In running my design practice in parallel with my academic career I am busy. It would be easier if I was content to focus on one rather than juggling my headspace and waking hours. I’m not alone in wondering why I maintain both, but it is simple – they need each other, and I need each of them. My teaching is filled with current industry experience, my design practice feeds the lectures, workshops and tutorials I deliver. The design experience feeds my research and my practice validates my teaching. My own creative struggles and insecurities support my understanding and empathy for the students I teach and nurture to be brave soles, out in the real world, like I had to be and continue to be. I love to learn, and if I can share what I learn and understand, I can help others to enjoy the design industry too.
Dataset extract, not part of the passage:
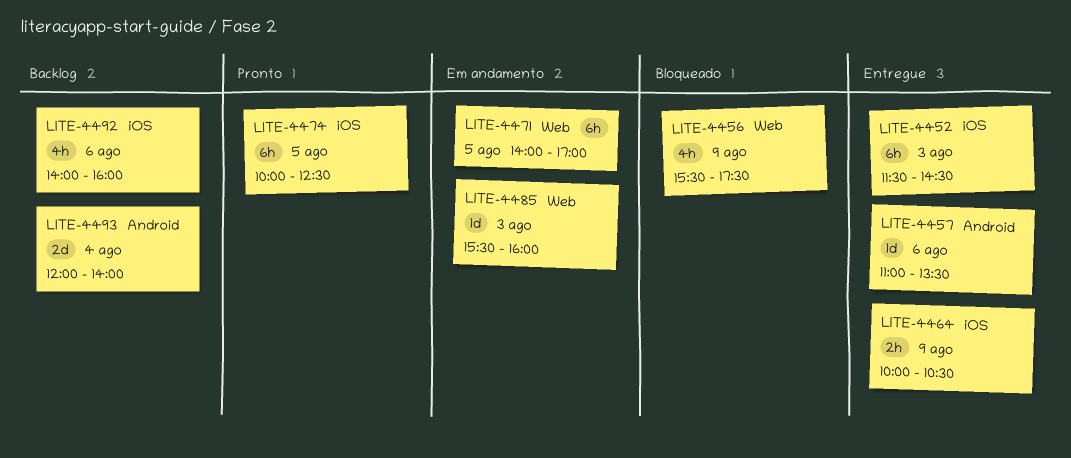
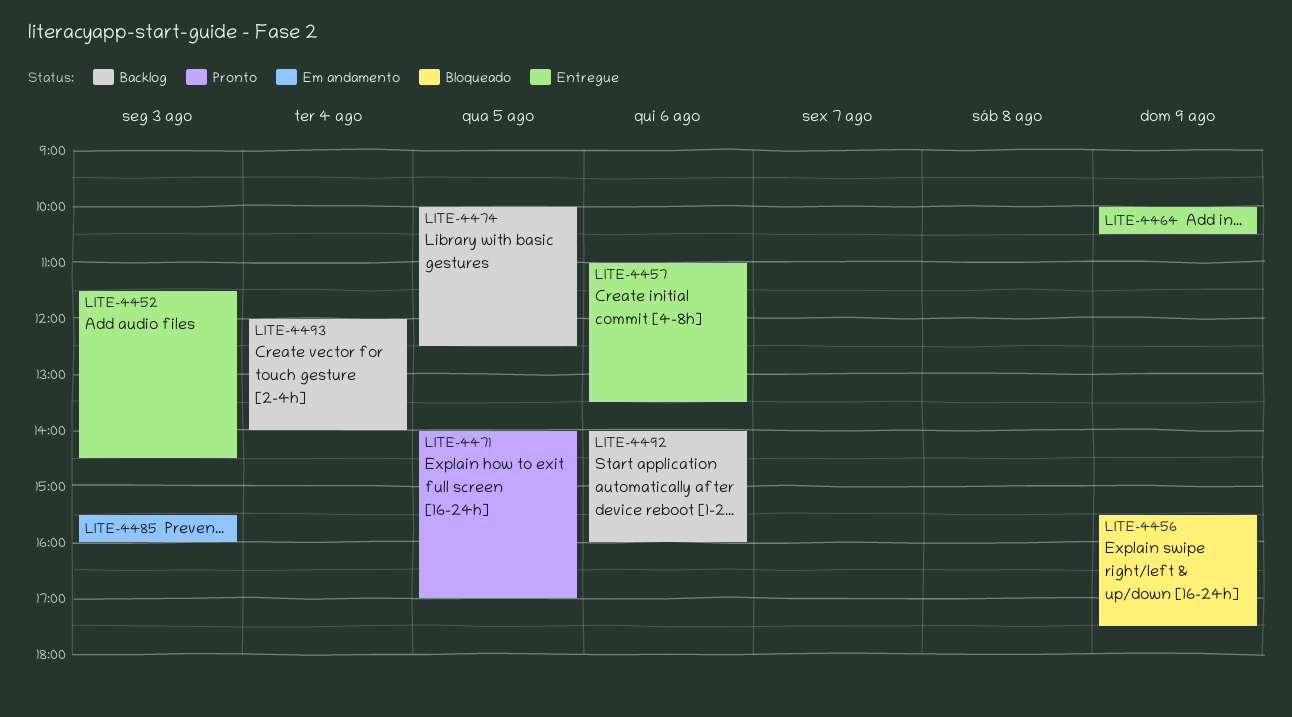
LITE-4471, status: Em andamento -> Pronto
LITE-4474, status: Pronto -> Backlog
I’ve stood at trade shows, on my stand for 12-hour days, promoting my new collections while checking my uni emails on my phone, to make sure things are running okay in my absence. I’ve spoken to industry partners interested in my work, while at the same time my head is working out how I can link the students to the opportunities they may hold too. I’ve formed relationships with wonderful industry friends who now form a network of support for the graduates I’ve taught. The important thing to learn is that we are all in this, learning together, helping others and together making the world a better place to be. The response to me achieving this recognition has been overwhelming. Colleagues past and present, students and graduates, manufacturers and past collaborators, and so many more people have got in touch – reminding me of many precious moments along the way.
I’m grateful to have this recognition from the university. The contribution I’ve made to both the design industry and academia is acknowledged as valuable to others, and united in potential – and that’s a good starting point for the next twenty years!